Zachary1150/merge_lenfmt_MRL4096_ROLLOUT4_LR2e-6_w0.1_linear

Hugging Face
TEXT GENERATIONConcurrency Cost:1Model Size:1.5BQuant:BF16Ctx Length:32kPublished:Dec 24, 2025Architecture:Transformer Warm

Zachary1150/merge_lenfmt_MRL4096_ROLLOUT4_LR2e-6_w0.1_linear is a 1.5 billion parameter language model created by Zachary1150 using the Linear merge method. This model combines two pre-trained language models, one focused on length formatting and another on accuracy formatting, to potentially enhance performance in specific text generation tasks.
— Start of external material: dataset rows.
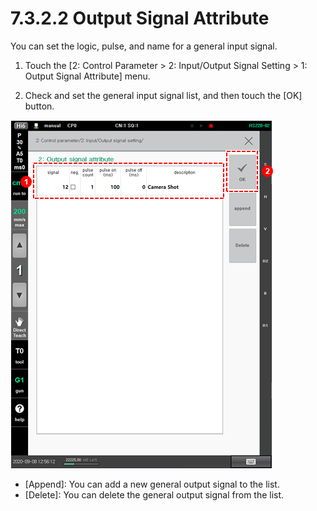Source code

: # 7.3.2.2 Output Signal Attribute

You can set the logic, pulse, and name for a general input signal.

1.	Touch the \[2: Control Parameter &gt; 2: Input/Output Signal Setting &gt; 1: Output Signal Attribute\] menu. 

2.	Check and set the general input signal list, and then touch the \[OK\] button.

![](../../../_assets/image%20%28440%29.png)

* \[Append\]: You can add a new general output signal to the list.
* \[Delete\]: You can delete the general output signal from the list.





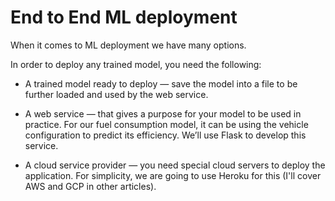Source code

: # End to End ML deployment

When it comes to ML deployment we have many options.

In order to deploy any trained model, you need the following:

- A trained model ready to deploy — save the model into a file to be further loaded and used by the web service.

- A web service — that gives a purpose for your model to be used in practice. For our fuel consumption model, it can be using the vehicle configuration to predict its efficiency. We’ll use Flask to develop this service.

- A cloud service provider — you need special cloud servers to deploy the application. For simplicity, we are going to use Heroku for this (I'll cover AWS and GCP in other articles).
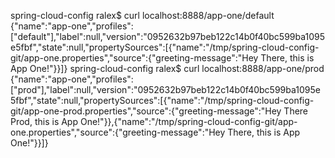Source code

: spring-cloud-config ralex$ curl localhost:8888/app-one/default
{"name":"app-one","profiles":["default"],"label":null,"version":"0952632b97beb122c14b0f40bc599ba1095e5fbf","state":null,"propertySources":[{"name":"/tmp/spring-cloud-config-git/app-one.properties","source":{"greeting-message":"Hey There, this is App One!"}}]}
spring-cloud-config ralex$ curl localhost:8888/app-one/prod
{"name":"app-one","profiles":["prod"],"label":null,"version":"0952632b97beb122c14b0f40bc599ba1095e5fbf","state":null,"propertySources":[{"name":"/tmp/spring-cloud-config-git/app-one-prod.properties","source":{"greeting-message":"Hey There Prod, this is App One!"}},{"name":"/tmp/spring-cloud-config-git/app-one.properties","source":{"greeting-message":"Hey There, this is App One!"}}]} 

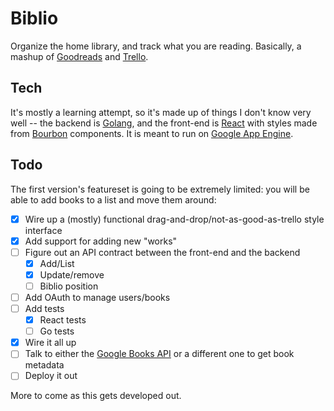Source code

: # Biblio

Organize the home library, and track what you are reading. Basically, a mashup of [Goodreads](https://www.goodreads.com/) and [Trello](https://trello.com/).

## Tech

It's mostly a learning attempt, so it's made up of things I don't know very well -- the backend is [Golang](https://golang.org/), and the front-end is [React](https://facebook.github.io/react/) with styles made from [Bourbon](http://bourbon.io/) components. It is meant to run on [Google App Engine](https://cloud.google.com/appengine/).

## Todo

The first version's featureset is going to be extremely limited: you will be able to add books to a list and move them around:

+ [x] Wire up a (mostly) functional drag-and-drop/not-as-good-as-trello style interface
+ [x] Add support for adding new "works"
+ [ ] Figure out an API contract between the front-end and the backend
    + [x] Add/List
    + [x] Update/remove
    + [ ] Biblio position
+ [ ] Add OAuth to manage users/books
+ [ ] Add tests
    + [x] React tests
    + [ ] Go tests
+ [x] Wire it all up
+ [ ] Talk to either the [Google Books API](https://developers.google.com/books/) or a different one to get book metadata
+ [ ] Deploy it out

More to come as this gets developed out.
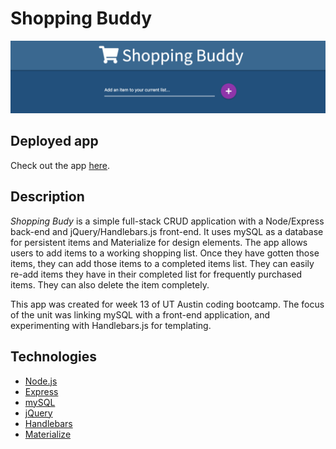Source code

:# Shopping Buddy

![header image](/public/assets/imgs/teaser.png)

## Deployed app
	
Check out the app [here](https://immense-plains-16744.herokuapp.com/).

## Description

*Shopping Budy* is a simple full-stack CRUD application with a Node/Express back-end and jQuery/Handlebars.js front-end. It uses mySQL as a database for persistent items and Materialize for design elements. The app allows users to add items to a working shopping list. Once they have gotten those items, they can add those items to a completed items list. They can easily re-add items they have in their completed list for frequently purchased items. They can also delete the item completely. 

This app was created for week 13 of UT Austin coding bootcamp. The focus of the unit was linking mySQL with a front-end application, and experimenting with Handlebars.js for templating. 

## Technologies
- [Node.js](https://nodejs.org/en/)
- [Express](https://expressjs.com/)
- [mySQL](https://www.mysql.com/)
- [jQuery](https://jquery.com/)
- [Handlebars](https://handlebarsjs.com/)
- [Materialize](http://materializecss.com/)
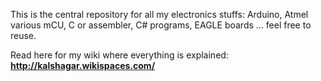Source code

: This is the central repository for all my electronics stuffs: Arduino, Atmel various mCU, C or assembler, C# programs, EAGLE boards ... feel free to reuse.

Read here for my wiki where everything is explained: **http://kalshagar.wikispaces.com/**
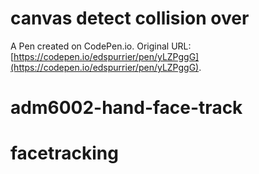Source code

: # canvas detect collision over

A Pen created on CodePen.io. Original URL: [https://codepen.io/edspurrier/pen/yLZPggG](https://codepen.io/edspurrier/pen/yLZPggG).

# adm6002-hand-face-track
# facetracking
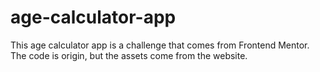 # age-calculator-app
This age calculator app is a challenge that comes from Frontend Mentor. The code is origin, but the assets come from the website. 
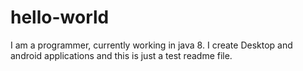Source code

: # hello-world

I am a programmer, currently working in java 8.
I create Desktop and android applications and this is just a test readme file.
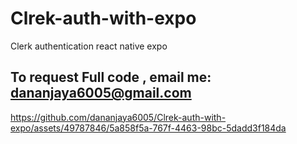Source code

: # Clrek-auth-with-expo
Clerk authentication react native expo
## To request Full code , email me: dananjaya6005@gmail.com ##


https://github.com/dananjaya6005/Clrek-auth-with-expo/assets/49787846/5a858f5a-767f-4463-98bc-5dadd3f184da

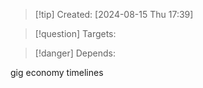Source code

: 
>[!tip] Created: [2024-08-15 Thu 17:39]

>[!question] Targets: 

>[!danger] Depends: 

gig economy timelines

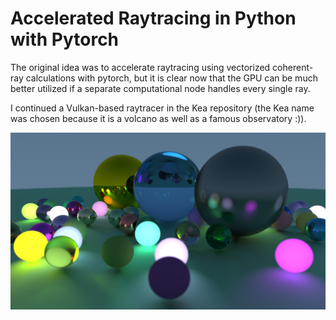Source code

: # Accelerated Raytracing in Python with Pytorch

The original idea was to accelerate raytracing using vectorized coherent-ray calculations with pytorch, but it is clear now that the GPU can be much better utilized if a separate computational node handles every single ray.

I continued a Vulkan-based raytracer in the Kea repository (the Kea name was chosen because it is a volcano as well as a famous observatory :)).

![](orrery_rt_image.png)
With a context length of 131072 tokens, it is designed for applications requiring processing of very long sequences. Its primary strength lies in its merged architecture, aiming for a balanced output between length and accuracy considerations.

Loading preview...

Model Overview

Zachary1150/merge_lenfmt_MRL4096_ROLLOUT4_LR2e-6_w0.1_linear is a 1.5 billion parameter language model developed by Zachary1150. It was constructed using the Linear merge method via mergekit, combining two distinct pre-trained models.

Merge Details

This model is a blend of two base models, with specific weighting applied during the merge process:

  • Model 1 (Weight 0.1): /local/scratch/zli2255/workspace/MergeExpert/checkpoints/baselines_openrs/len_MRL4096_ROLLOUT4_LR2e-6/global_step_40/actor/huggingface
  • Model 2 (Weight 0.9): /local/scratch/zli2255/workspace/MergeExpert/checkpoints/baselines_openrs/accfmt_MRL4096_ROLLOUT4_LR2e-6/global_step_30/actor/huggingface

The merge configuration utilized a linear method with normalize: true and dtype: bfloat16. This specific weighting suggests an emphasis on the characteristics of the second model, likely related to accuracy formatting, while incorporating aspects of the first model, potentially related to length formatting.

Key Characteristics

  • Merged Architecture: Combines two specialized base models to achieve a hybrid performance profile.
  • Linear Merge Method: Utilizes a straightforward, weighted averaging approach for model merging.
  • Parameter Count: A compact 1.5 billion parameters, making it suitable for applications where efficiency is a concern.
  • Extended Context Length: Features a substantial context window of 131072 tokens, enabling it to process and generate very long texts.